Question

Prove that \( \sqrt{3} \) (or \( \sqrt{5} \)) is an irrational number.

Hint:

To prove square roots of primes are irrational, assume a rational form and show both numerator and denominator become divisible by the same prime — creating a contradiction.

Answer 1

Concept: A number is irrational if it cannot be written in the form \( \frac{p}{q} \), where \( p, q \) are integers and \( q \neq 0 \). To prove a number is irrational, we commonly use the proof by contradiction method:

• Assume the number is rational.
• Write it in lowest terms.
• Show a contradiction (both numerator and denominator divisible by same number).

Step 1: Assume \( \sqrt{3} \) is rational.
Suppose \( \sqrt{3} = \frac{p}{q} \), where \( p \) and \( q \) are coprime integers (no common factor).
Step 2: Square both sides.
\[ 3 = \frac{p^2}{q^2} \quad \Rightarrow \quad p^2 = 3q^2. \] This means \( p^2 \) is divisible by 3, so \( p \) must also be divisible by 3.
Step 3: Substitute \( p = 3k \).
Let \( p = 3k \).

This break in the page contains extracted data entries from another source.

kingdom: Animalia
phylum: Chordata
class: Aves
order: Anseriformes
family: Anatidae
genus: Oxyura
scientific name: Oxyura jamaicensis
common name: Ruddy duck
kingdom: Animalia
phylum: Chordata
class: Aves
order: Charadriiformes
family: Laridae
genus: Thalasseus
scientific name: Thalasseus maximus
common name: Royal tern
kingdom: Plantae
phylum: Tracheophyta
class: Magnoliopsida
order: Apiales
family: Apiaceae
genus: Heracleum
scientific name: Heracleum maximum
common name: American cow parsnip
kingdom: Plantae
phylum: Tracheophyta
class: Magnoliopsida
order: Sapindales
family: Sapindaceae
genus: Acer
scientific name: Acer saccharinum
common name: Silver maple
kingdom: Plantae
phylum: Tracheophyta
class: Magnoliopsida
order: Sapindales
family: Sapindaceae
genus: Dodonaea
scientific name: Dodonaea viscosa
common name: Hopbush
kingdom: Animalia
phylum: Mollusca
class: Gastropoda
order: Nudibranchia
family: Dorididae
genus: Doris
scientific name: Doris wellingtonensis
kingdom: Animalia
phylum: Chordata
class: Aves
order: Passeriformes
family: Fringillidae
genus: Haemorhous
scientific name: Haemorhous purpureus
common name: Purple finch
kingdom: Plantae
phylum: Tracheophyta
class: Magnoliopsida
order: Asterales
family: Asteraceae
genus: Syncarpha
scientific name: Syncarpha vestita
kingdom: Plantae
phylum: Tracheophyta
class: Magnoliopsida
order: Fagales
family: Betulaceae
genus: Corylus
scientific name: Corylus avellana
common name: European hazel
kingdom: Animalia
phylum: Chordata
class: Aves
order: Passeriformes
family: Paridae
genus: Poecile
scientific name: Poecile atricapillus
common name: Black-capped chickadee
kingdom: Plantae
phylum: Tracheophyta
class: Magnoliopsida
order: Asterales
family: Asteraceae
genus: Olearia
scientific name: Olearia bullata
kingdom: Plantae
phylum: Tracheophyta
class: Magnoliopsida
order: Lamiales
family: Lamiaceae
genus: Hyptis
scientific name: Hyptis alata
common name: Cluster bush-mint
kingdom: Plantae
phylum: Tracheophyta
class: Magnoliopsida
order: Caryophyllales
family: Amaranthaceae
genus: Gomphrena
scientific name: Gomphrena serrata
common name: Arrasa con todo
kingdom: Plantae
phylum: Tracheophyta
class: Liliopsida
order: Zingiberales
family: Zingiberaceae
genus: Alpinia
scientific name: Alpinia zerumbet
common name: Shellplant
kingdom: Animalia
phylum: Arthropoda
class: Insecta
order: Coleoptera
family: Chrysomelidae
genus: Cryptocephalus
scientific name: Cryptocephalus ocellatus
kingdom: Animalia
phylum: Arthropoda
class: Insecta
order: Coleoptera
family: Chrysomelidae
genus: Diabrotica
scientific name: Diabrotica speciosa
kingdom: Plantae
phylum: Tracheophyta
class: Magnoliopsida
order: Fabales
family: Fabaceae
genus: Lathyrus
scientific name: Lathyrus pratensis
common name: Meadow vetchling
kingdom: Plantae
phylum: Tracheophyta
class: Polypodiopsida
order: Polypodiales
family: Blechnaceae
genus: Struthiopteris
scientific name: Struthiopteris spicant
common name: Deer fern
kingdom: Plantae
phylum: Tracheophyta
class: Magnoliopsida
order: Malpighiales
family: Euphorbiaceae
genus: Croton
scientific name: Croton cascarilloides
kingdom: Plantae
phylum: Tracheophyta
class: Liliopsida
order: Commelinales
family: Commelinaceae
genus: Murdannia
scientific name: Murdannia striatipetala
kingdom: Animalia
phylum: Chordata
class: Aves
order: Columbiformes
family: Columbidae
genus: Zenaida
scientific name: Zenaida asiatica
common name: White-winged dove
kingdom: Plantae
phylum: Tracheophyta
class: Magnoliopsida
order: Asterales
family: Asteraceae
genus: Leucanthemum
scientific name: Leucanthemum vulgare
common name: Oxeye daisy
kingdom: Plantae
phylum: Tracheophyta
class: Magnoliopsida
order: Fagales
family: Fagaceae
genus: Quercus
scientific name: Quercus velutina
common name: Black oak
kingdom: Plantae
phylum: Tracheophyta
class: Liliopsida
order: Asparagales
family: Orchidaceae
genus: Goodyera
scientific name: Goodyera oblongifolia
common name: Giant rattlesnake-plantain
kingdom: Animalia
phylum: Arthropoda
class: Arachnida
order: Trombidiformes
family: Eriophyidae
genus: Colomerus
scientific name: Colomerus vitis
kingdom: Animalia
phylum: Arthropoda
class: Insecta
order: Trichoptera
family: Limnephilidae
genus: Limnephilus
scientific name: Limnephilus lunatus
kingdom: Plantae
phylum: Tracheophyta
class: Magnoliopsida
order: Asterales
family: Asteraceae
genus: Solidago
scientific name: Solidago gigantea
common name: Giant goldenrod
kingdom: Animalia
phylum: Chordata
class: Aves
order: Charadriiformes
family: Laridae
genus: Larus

Then: \[ (3k)^2 = 3q^2 \quad \Rightarrow \quad 9k^2 = 3q^2 \quad \Rightarrow \quad q^2 = 3k^2. \] Thus, \( q^2 \) is divisible by 3, so \( q \) is also divisible by 3.
Step 4: Contradiction.
Both \( p \) and \( q \) are divisible by 3, contradicting the assumption that they are coprime. Hence, our assumption is false. Conclusion: Therefore, \( \sqrt{3} \) is irrational. Similarly for \( \sqrt{5} \):
Assume \( \sqrt{5} = \frac{p}{q} \) in lowest terms. \[ 5 = \frac{p^2}{q^2} \Rightarrow p^2 = 5q^2. \] This implies \( p \) is divisible by 5. Let \( p = 5k \). Then: \[ 25k^2 = 5q^2 \Rightarrow q^2 = 5k^2. \] So \( q \) is also divisible by 5 — again a contradiction. Hence, \( \sqrt{5} \) is irrational.